加水分解反応中に基質である食用油脂が酸化劣化することを防ぐために、予めトコフェロール等の酸化防止剤を基質に対して50〜1000ppm含有させることができる。
本発明の製造方法においては、含有されるモノグリセリドの量が0.1〜4質量%である油脂分解物、好ましくはモノグリセリドの含有量に加えて、含有されるモノオレインの量や脂肪酸組成中のオレイン酸の含有量、酸価が上記の範囲である油脂分解物が得られれば、任意の加水分解の手法をとることが出来るが、好ましくは下記工程(a)及び(b)を含むものである。
(a)油脂を加水分解し、油脂の加水分解物を得る工程。
(b)油脂の加水分解物を、モノグリセリド及び/又はジグリセリドを基質として認識するリパーゼを用いて、さらに加水分解する工程。
以下では(a)工程を経て得られるものを「トリグリセリド分解物」、(a)工程及び(b)工程を経て得られるものを「油脂分解物」と記載することとする。
尚、本発明におけるトリグリセリド分解物とは油脂を加水分解して得られるもののうち、含有されるモノグリセリドの量が4質量%超のものをさし、好ましくは、さらに酸価が5以上のものをさす。
以下、上記(a)工程及び(b)工程について述べる。
尚、これらの工程は、基質となる油脂に対して(a)工程と(b)工程とを、この順でそれぞれ独立して行うことができ、或いは、基質となる油脂に対して(a)工程と(b)工程を同時に行うこともできる。製造工程の簡略化等を図る観点から、上記(a)工程と上記(b)工程とを同時に行うことが好ましい。

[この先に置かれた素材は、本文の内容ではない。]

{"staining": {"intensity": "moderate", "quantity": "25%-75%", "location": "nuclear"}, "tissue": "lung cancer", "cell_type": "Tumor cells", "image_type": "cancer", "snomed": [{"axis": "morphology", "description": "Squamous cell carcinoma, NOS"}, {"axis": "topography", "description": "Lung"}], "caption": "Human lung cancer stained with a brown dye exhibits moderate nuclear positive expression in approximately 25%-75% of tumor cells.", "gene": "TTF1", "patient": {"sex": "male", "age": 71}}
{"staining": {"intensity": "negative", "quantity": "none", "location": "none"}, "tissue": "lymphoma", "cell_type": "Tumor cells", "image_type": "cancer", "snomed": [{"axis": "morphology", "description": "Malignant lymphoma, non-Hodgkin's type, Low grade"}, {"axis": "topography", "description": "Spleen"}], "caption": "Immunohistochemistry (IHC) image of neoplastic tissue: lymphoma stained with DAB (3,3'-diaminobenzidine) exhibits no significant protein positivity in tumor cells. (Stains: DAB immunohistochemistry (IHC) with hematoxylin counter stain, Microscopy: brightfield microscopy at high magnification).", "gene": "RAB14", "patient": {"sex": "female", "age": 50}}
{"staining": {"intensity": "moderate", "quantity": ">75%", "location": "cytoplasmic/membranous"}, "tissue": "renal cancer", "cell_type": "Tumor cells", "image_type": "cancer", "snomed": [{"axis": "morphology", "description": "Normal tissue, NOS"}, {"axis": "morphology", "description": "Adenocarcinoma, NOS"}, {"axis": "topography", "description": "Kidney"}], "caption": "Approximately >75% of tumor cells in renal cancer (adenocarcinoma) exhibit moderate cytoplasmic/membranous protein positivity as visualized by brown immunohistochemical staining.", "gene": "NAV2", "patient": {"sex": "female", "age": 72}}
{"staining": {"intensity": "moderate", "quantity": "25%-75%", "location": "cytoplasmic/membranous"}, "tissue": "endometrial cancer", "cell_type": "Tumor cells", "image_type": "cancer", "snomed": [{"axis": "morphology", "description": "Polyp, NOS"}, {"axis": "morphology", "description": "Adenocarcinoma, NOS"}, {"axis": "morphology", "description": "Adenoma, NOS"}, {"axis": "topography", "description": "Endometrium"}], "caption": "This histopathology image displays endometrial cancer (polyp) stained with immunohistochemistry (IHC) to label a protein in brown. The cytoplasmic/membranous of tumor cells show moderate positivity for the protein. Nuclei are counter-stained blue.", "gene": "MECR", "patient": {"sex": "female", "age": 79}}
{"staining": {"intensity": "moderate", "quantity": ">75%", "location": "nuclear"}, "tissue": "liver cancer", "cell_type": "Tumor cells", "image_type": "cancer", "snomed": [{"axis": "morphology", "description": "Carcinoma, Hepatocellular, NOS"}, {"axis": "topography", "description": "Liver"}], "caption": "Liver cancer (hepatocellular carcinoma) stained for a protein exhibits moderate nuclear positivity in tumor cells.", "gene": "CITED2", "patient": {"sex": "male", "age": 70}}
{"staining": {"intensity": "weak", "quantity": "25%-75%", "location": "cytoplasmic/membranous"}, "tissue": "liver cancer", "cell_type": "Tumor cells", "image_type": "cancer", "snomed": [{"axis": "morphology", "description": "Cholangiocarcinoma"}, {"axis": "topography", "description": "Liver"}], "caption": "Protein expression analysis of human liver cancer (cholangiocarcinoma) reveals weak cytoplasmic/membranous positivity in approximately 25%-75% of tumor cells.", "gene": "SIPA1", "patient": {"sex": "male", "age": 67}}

先ず、基質となる油脂に対して(a)工程と(b)工程とを、同時に行う場合について述べる。
はじめに、上記(a)工程について述べる。
本発明における(a)工程は、油脂を加水分解し、油脂のトリグリセリド分解物を得る工程である。
油脂を加水分解する方法としては、トリグリセリド分解物が得られれば特に制限されず、常法により行うことができる。
油脂を加水分解する方法は、工業的には、高温高圧分解法や、リパーゼによる酵素分解法が主に行われている。
高温高圧分解法、酵素分解法、若しくはその他の方法の、いずれの方法で油脂を加水分解してもよいが、温和な条件で分解することができ、トランス脂肪酸を生成しない、酵素分解法を用いることが好ましい。
尚、市販されているトリグリセリド分解物をそのまま用いることも可能であるが、本発明の効果をいっそう好ましく得る観点から、下記条件を満たす方法で製造されたトリグリセリド分解物を選択して用いることが好ましい。
尚、本発明の好ましい態様において、「(a)工程と(b)工程とを同時に行う」とは、食用の油脂を基質として、トリグリセリドを分解するリパーゼと、後述のトリグリセリドを基質として実質的に認識せず、モノグリセリド及び/又はジグリセリドを基質として認識するリパーゼとを作用させ、トリグリセリドを分解するリパーゼの働きにより油脂中のトリグリセリドを加水分解しトリグリセリド分解物を得る段階と、トリグリセリドを基質として実質的に認識せず、モノグリセリド及び/又はジグリセリドを基質として認識するリパーゼの働きによりトリグリセリド分解物を更に加水分解する段階とを、同じバッチの中で連続的に進行させることを意味する。
ここで、(a)工程において、油脂を酵素分解法により加水分解し、トリグリセリド分解物を得る方法について述べる。(a)工程において、油脂を酵素分解する方法については、特に限定されず、常法により行うことができるが、好ましくは以下の手順で加水分解されたものが用いられる。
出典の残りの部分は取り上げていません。